**Assignment**. Copy, word for word, the lines of the entries below between the one with "4.575000 0.805000 ;" and the one with "5.465000 2.635000 ;", inclusive, and leave out everything else.

↓↓↓

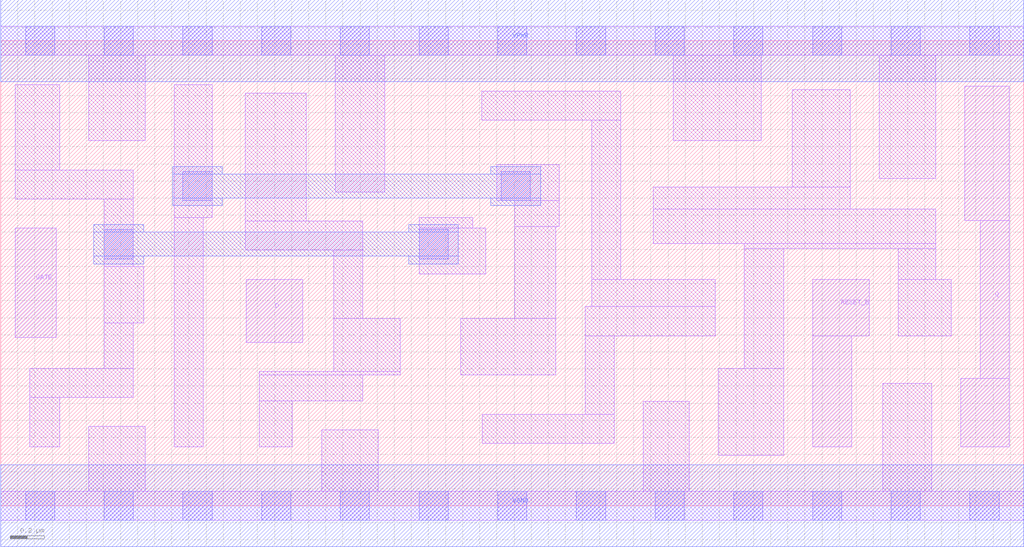
<source format=lef>
# Copyright 2020 The SkyWater PDK Authors
#
# Licensed under the Apache License, Version 2.0 (the "License");
# you may not use this file except in compliance with the License.
# You may obtain a copy of the License at
#
#     https://www.apache.org/licenses/LICENSE-2.0
#
# Unless required by applicable law or agreed to in writing, software
# distributed under the License is distributed on an "AS IS" BASIS,
# WITHOUT WARRANTIES OR CONDITIONS OF ANY KIND, either express or implied.
# See the License for the specific language governing permissions and
# limitations under the License.
#
# SPDX-License-Identifier: Apache-2.0

VERSION 5.7 ;
  NAMESCASESENSITIVE ON ;
  NOWIREEXTENSIONATPIN ON ;
  DIVIDERCHAR "/" ;
  BUSBITCHARS "[]" ;
UNITS
  DATABASE MICRONS 200 ;
END UNITS
MACRO sky130_fd_sc_hd__dlrtp_1
  CLASS CORE ;
  SOURCE USER ;
  FOREIGN sky130_fd_sc_hd__dlrtp_1 ;
  ORIGIN  0.000000  0.000000 ;
  SIZE  5.980000 BY  2.720000 ;
  SYMMETRY X Y R90 ;
  SITE unithd ;
  PIN D
    ANTENNAGATEAREA  0.159000 ;
    DIRECTION INPUT ;
    USE SIGNAL ;
    PORT
      LAYER li1 ;
        RECT 1.435000 0.955000 1.765000 1.325000 ;
    END
  END D
  PIN Q
    ANTENNADIFFAREA  0.429000 ;
    DIRECTION OUTPUT ;
    USE SIGNAL ;
    PORT
      LAYER li1 ;
        RECT 5.610000 0.345000 5.895000 0.745000 ;
        RECT 5.635000 1.670000 5.895000 2.455000 ;
        RECT 5.725000 0.745000 5.895000 1.670000 ;
    END
  END Q
  PIN RESET_B
    ANTENNAGATEAREA  0.247500 ;
    DIRECTION INPUT ;
    USE SIGNAL ;
    PORT
      LAYER li1 ;
        RECT 4.745000 0.345000 4.975000 0.995000 ;
        RECT 4.745000 0.995000 5.075000 1.325000 ;
    END
  END RESET_B
  PIN GATE
    ANTENNAGATEAREA  0.159000 ;
    DIRECTION INPUT ;
    USE CLOCK ;
    PORT
      LAYER li1 ;
        RECT 0.085000 0.985000 0.325000 1.625000 ;
    END
  END GATE
  PIN VGND
    DIRECTION INOUT ;
    SHAPE ABUTMENT ;
    USE GROUND ;
    PORT
      LAYER met1 ;
        RECT 0.000000 -0.240000 5.980000 0.240000 ;
    END
  END VGND
  PIN VPWR
    DIRECTION INOUT ;
    SHAPE ABUTMENT ;
    USE POWER ;
    PORT
      LAYER met1 ;
        RECT 0.000000 2.480000 5.980000 2.960000 ;
    END
  END VPWR
  OBS
    LAYER li1 ;
      RECT 0.000000 -0.085000 5.980000 0.085000 ;
      RECT 0.000000  2.635000 5.980000 2.805000 ;
      RECT 0.085000  1.795000 0.775000 1.965000 ;
      RECT 0.085000  1.965000 0.345000 2.465000 ;
      RECT 0.170000  0.345000 0.345000 0.635000 ;
      RECT 0.170000  0.635000 0.775000 0.805000 ;
      RECT 0.515000  0.085000 0.845000 0.465000 ;
      RECT 0.515000  2.135000 0.845000 2.635000 ;
      RECT 0.605000  0.805000 0.775000 1.070000 ;
      RECT 0.605000  1.070000 0.835000 1.400000 ;
      RECT 0.605000  1.400000 0.775000 1.795000 ;
      RECT 1.015000  0.345000 1.185000 1.685000 ;
      RECT 1.015000  1.685000 1.235000 2.465000 ;
      RECT 1.430000  1.495000 2.115000 1.665000 ;
      RECT 1.430000  1.665000 1.785000 2.415000 ;
      RECT 1.510000  0.345000 1.705000 0.615000 ;
      RECT 1.510000  0.615000 2.115000 0.765000 ;
      RECT 1.510000  0.765000 2.335000 0.785000 ;
      RECT 1.875000  0.085000 2.205000 0.445000 ;
      RECT 1.945000  0.785000 2.335000 1.095000 ;
      RECT 1.945000  1.095000 2.115000 1.495000 ;
      RECT 1.955000  1.835000 2.245000 2.635000 ;
      RECT 2.445000  1.355000 2.835000 1.625000 ;
      RECT 2.445000  1.625000 2.760000 1.685000 ;
      RECT 2.690000  0.765000 3.245000 1.095000 ;
      RECT 2.810000  2.255000 3.625000 2.425000 ;
      RECT 2.815000  0.365000 3.585000 0.535000 ;
      RECT 2.900000  1.785000 3.265000 1.995000 ;
      RECT 3.005000  1.095000 3.245000 1.635000 ;
      RECT 3.005000  1.635000 3.265000 1.785000 ;
      RECT 3.415000  0.535000 3.585000 0.995000 ;
      RECT 3.415000  0.995000 4.175000 1.165000 ;
      RECT 3.455000  1.165000 4.175000 1.325000 ;
      RECT 3.455000  1.325000 3.625000 2.255000 ;
      RECT 3.755000  0.085000 4.025000 0.610000 ;
      RECT 3.815000  1.535000 5.465000 1.735000 ;
      RECT 3.815000  1.735000 4.965000 1.865000 ;
      RECT 3.930000  2.135000 4.445000 2.635000 ;
      RECT 4.195000  0.295000 4.575000 0.805000 ;
      RECT 4.345000  0.805000 4.575000 1.505000 ;
      RECT 4.345000  1.505000 5.465000 1.535000 ;
      RECT 4.625000  1.865000 4.965000 2.435000 ;
      RECT 5.135000  1.915000 5.465000 2.635000 ;
      RECT 5.155000  0.085000 5.440000 0.715000 ;
      RECT 5.245000  0.995000 5.555000 1.325000 ;
      RECT 5.245000  1.325000 5.465000 1.505000 ;
    LAYER mcon ;
      RECT 0.145000 -0.085000 0.315000 0.085000 ;
      RECT 0.145000  2.635000 0.315000 2.805000 ;
      RECT 0.605000 -0.085000 0.775000 0.085000 ;
      RECT 0.605000  1.445000 0.775000 1.615000 ;
      RECT 0.605000  2.635000 0.775000 2.805000 ;
      RECT 1.065000 -0.085000 1.235000 0.085000 ;
      RECT 1.065000  1.785000 1.235000 1.955000 ;
      RECT 1.065000  2.635000 1.235000 2.805000 ;
      RECT 1.525000 -0.085000 1.695000 0.085000 ;
      RECT 1.525000  2.635000 1.695000 2.805000 ;
      RECT 1.985000 -0.085000 2.155000 0.085000 ;
      RECT 1.985000  2.635000 2.155000 2.805000 ;
      RECT 2.445000 -0.085000 2.615000 0.085000 ;
      RECT 2.445000  1.445000 2.615000 1.615000 ;
      RECT 2.445000  2.635000 2.615000 2.805000 ;
      RECT 2.905000 -0.085000 3.075000 0.085000 ;
      RECT 2.905000  2.635000 3.075000 2.805000 ;
      RECT 2.925000  1.785000 3.095000 1.955000 ;
      RECT 3.365000 -0.085000 3.535000 0.085000 ;
      RECT 3.365000  2.635000 3.535000 2.805000 ;
      RECT 3.825000 -0.085000 3.995000 0.085000 ;
      RECT 3.825000  2.635000 3.995000 2.805000 ;
      RECT 4.285000 -0.085000 4.455000 0.085000 ;
      RECT 4.285000  2.635000 4.455000 2.805000 ;
      RECT 4.745000 -0.085000 4.915000 0.085000 ;
      RECT 4.745000  2.635000 4.915000 2.805000 ;
      RECT 5.205000 -0.085000 5.375000 0.085000 ;
      RECT 5.205000  2.635000 5.375000 2.805000 ;
      RECT 5.665000 -0.085000 5.835000 0.085000 ;
      RECT 5.665000  2.635000 5.835000 2.805000 ;
    LAYER met1 ;
      RECT 0.545000 1.415000 0.835000 1.460000 ;
      RECT 0.545000 1.460000 2.675000 1.600000 ;
      RECT 0.545000 1.600000 0.835000 1.645000 ;
      RECT 1.005000 1.755000 1.295000 1.800000 ;
      RECT 1.005000 1.800000 3.155000 1.940000 ;
      RECT 1.005000 1.940000 1.295000 1.985000 ;
      RECT 2.385000 1.415000 2.675000 1.460000 ;
      RECT 2.385000 1.600000 2.675000 1.645000 ;
      RECT 2.865000 1.755000 3.155000 1.800000 ;
      RECT 2.865000 1.940000 3.155000 1.985000 ;
  END
END sky130_fd_sc_hd__dlrtp_1
END LIBRARY

</source>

↑↑↑

**Exercise solution**.
      RECT 4.195000  0.295000 4.575000 0.805000 ;
      RECT 4.345000  0.805000 4.575000 1.505000 ;
      RECT 4.345000  1.505000 5.465000 1.535000 ;
      RECT 4.625000  1.865000 4.965000 2.435000 ;
      RECT 5.135000  1.915000 5.465000 2.635000 ;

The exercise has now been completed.